Every record is to be printed exactly as written, and any picture in it is skipped.

Stored data entries
==*==

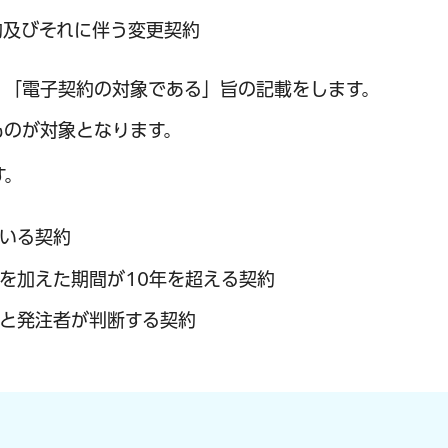
約及びそれに伴う変更契約
、「電子契約の対象である」旨の記載をします。
ものが対象となります。
す。
いる契約
を加えた期間が10年を超える契約
と発注者が判断する契約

==*==

» ANSWER TO THIS PROBLEM:
約及びそれに伴う変更契約
、「電子契約の対象である」旨の記載をします。
ものが対象となります。
す。
いる契約
を加えた期間が10年を超える契約
と発注者が判断する契約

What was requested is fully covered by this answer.